Neben der Praxisgebühr sind nach Ansicht der Initiatoren auch weitere Zuzahlungen im Gesundheitswesen auf den Prüfstand zu stellen. Zuzahlungen werden jetzt in vielen Fällen bei Medikamenten, aber auch bei Krankenhausaufenthalten fällig. Diese Zuzahlungen sind genau wie die Praxisgebühr natürlich ein besonderes Problem für Haushalte, die über wenige Ressourcen verfügen. Solche Haushalte könnten durch die Praxisgebühr daran gehindert werden, notwendige medizinische Versorgung zeitnah zu bekommen.

Allerdings würde die Abschaffung der Praxisgebühr und der weiteren Zuzahlungen erhebliche Mehrkosten in Milliardenhöhe für das gesetzliche Krankenversicherungssystem nach sich ziehen. Deshalb stellt sich die Frage der Gegenfinanzierung. Die Linke empfiehlt hierzu, die Beitragsbemessungsgrenze der gesetzlichen Krankenversicherung auf das Nivea der Rentenversicherung anzuheben. Dies hätte die Konsequenz, dass die Besserverdienenden über ihre dann höheren Beiträge überwiegend zur Finanzierung herangezogen würden. Das hat unter den gegenwärtigen Umständen einer schwarz-gelben Bundesregierung wohl keine reale Umsetzungschance.

Gegenwärtig bestehen noch Möglichkeiten die Praxisgebühr und weitere Kosten für medizinische Zulagen zu vermindern, beispielsweise indem man sie von der Steuer absetzt, wie im Blog von magazin66 ausführlich erläutert wird. Allerdings müssen dann die Kosten für die Praxisgebühr nur als kleiner Teilbereich der Gesamtkosten darstellen, damit man diese medizinischen Kosten als ausgewöhnliche Belastungen absetzen kann.
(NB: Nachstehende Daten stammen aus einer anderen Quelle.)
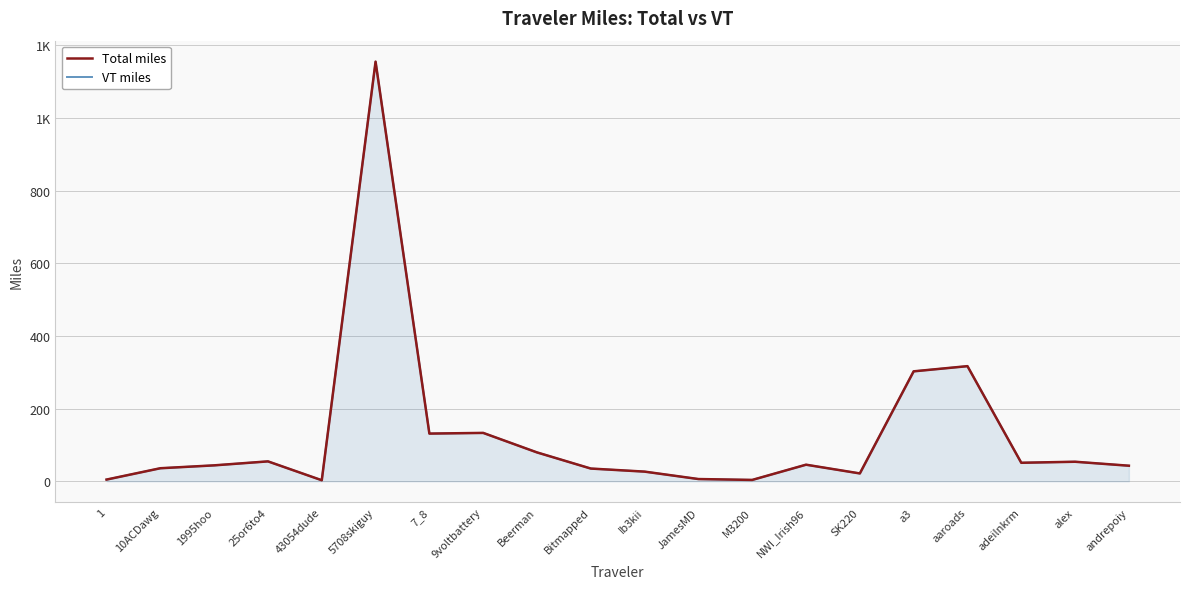

True or false: Total miles has a value of 90.6 at alex.

False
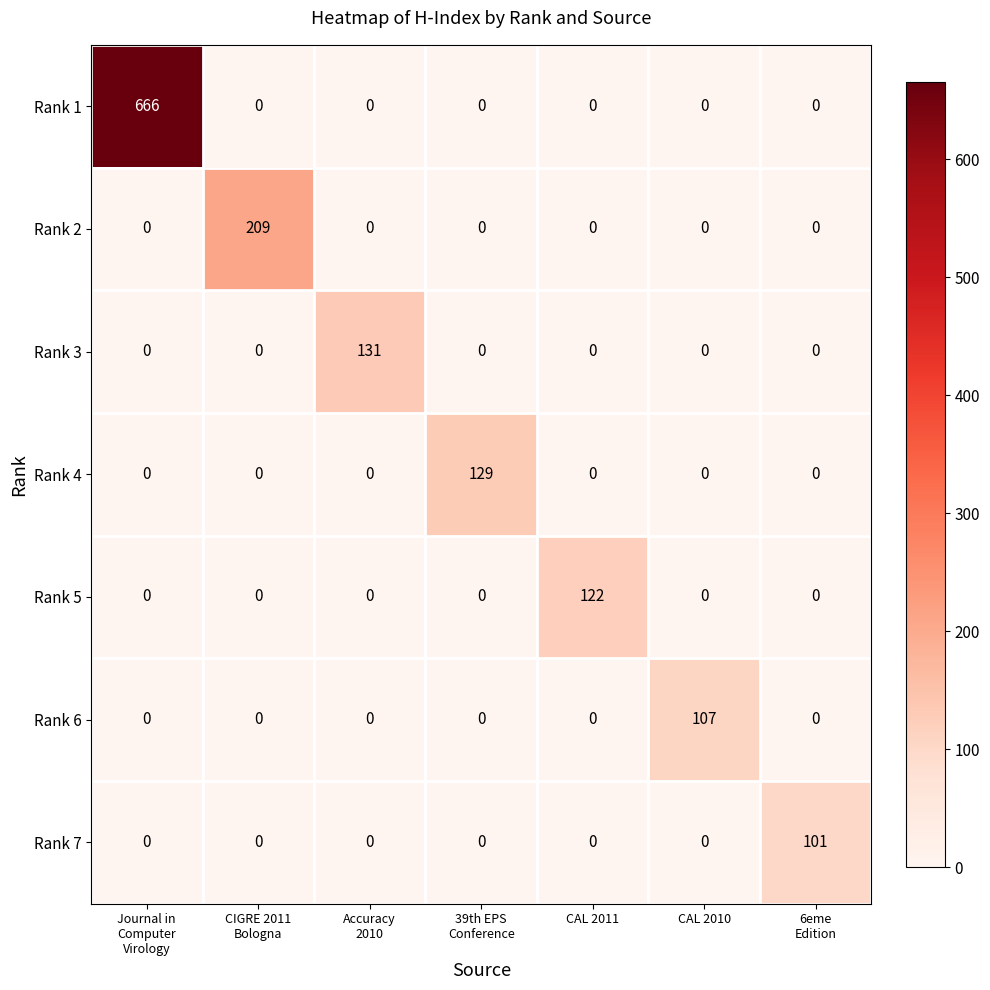

List the series in order of their peak value, lowest first.

Rank 7, Rank 6, Rank 5, Rank 4, Rank 3, Rank 2, Rank 1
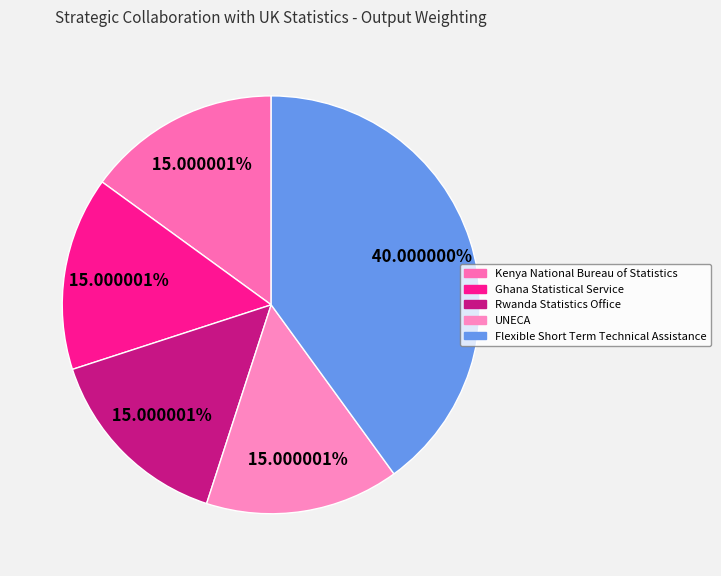

What is the largest slice in the pie chart?

Flexible Short Term Technical Assistance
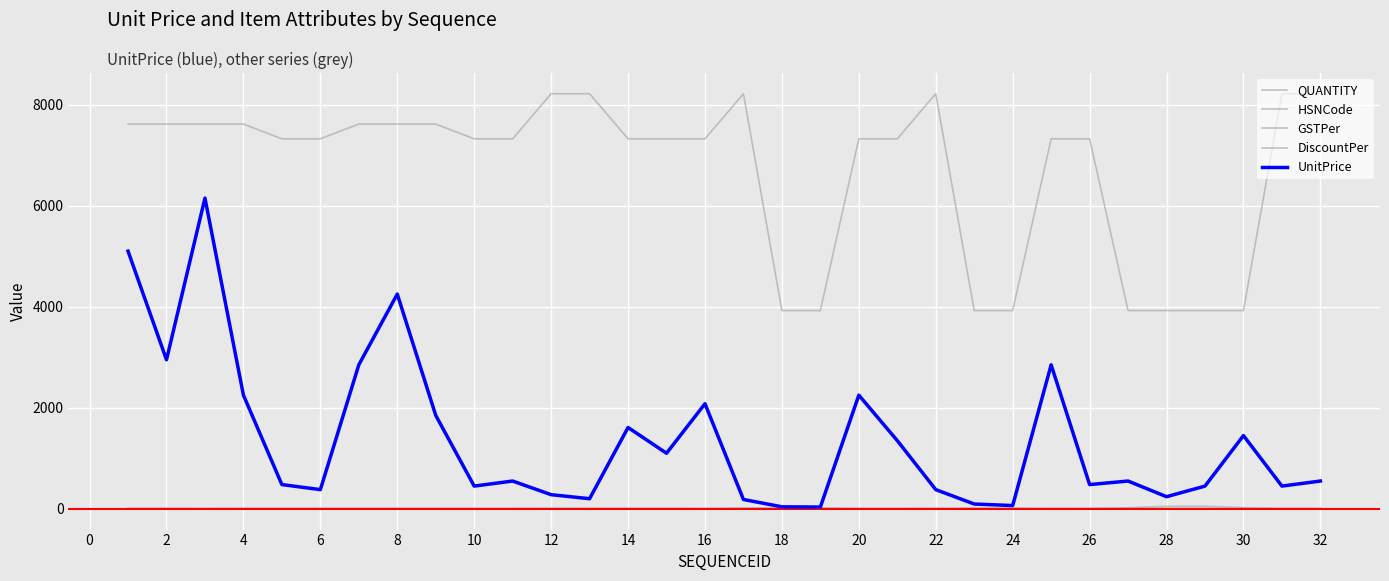

How many lines are shown in the chart?

5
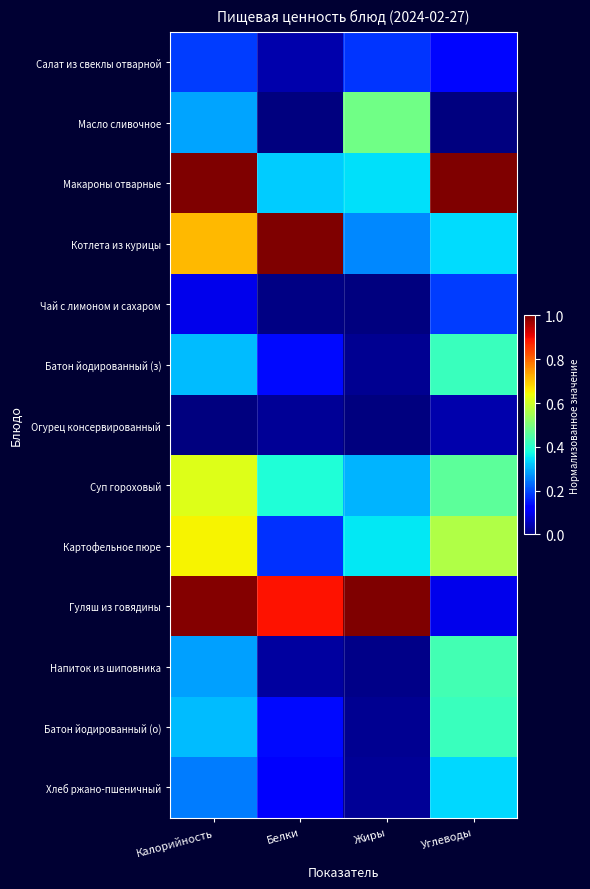

At which category does the chart reach its peak across all series?

Калорийность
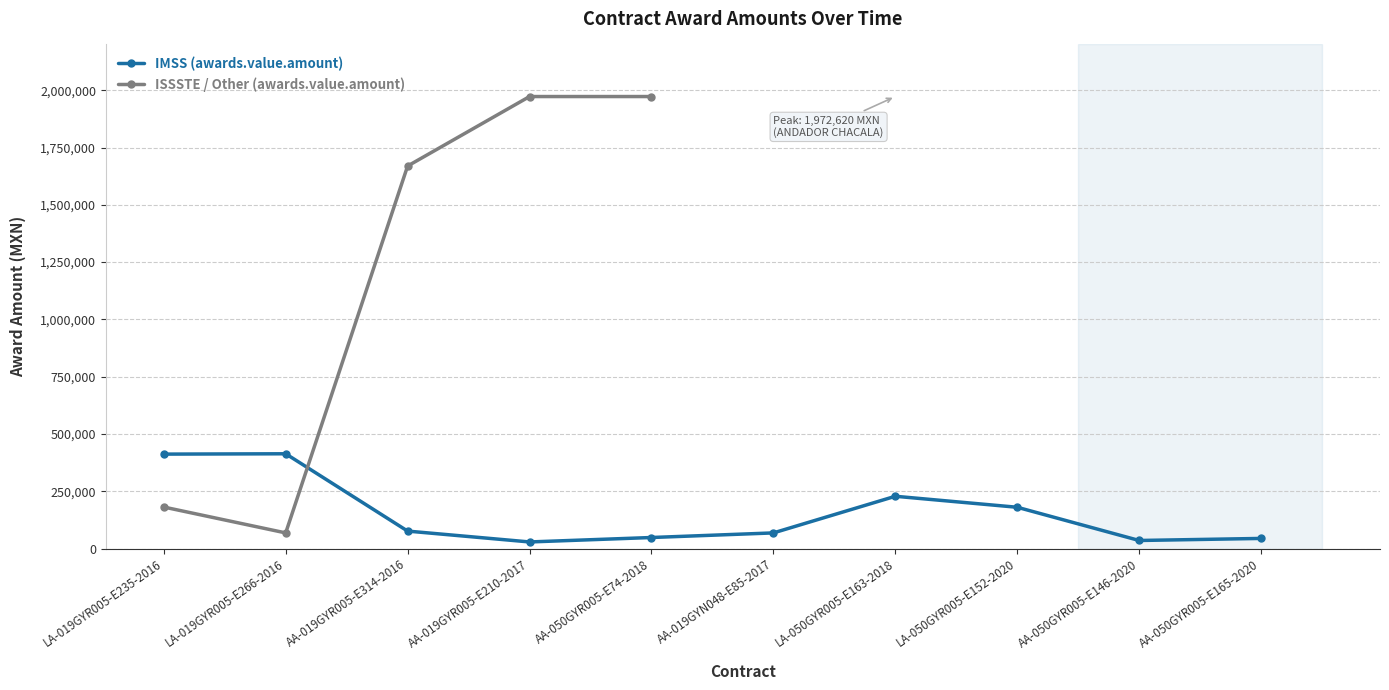

Is it true that IMSS (awards.value.amount) equals 48000.0 at AA-050GYR005-E74-2018?

True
An die Praxisgebühr haben sich die Beteiligten im Gesundheitssystem und die Versicherten der gesetzlichen Krankenversicherung gewöhnt. Eine Steuerungswirkung hin zu notwendigen medizinischen Leistungen in damit fragwürdig geworden. Trotzdem ist davon auszugehen, dass die Praxisgebühr nicht so schnell abgeschafft wird, denn sie finanziert im Milliardenumfang das medizinische Versorgungssystem.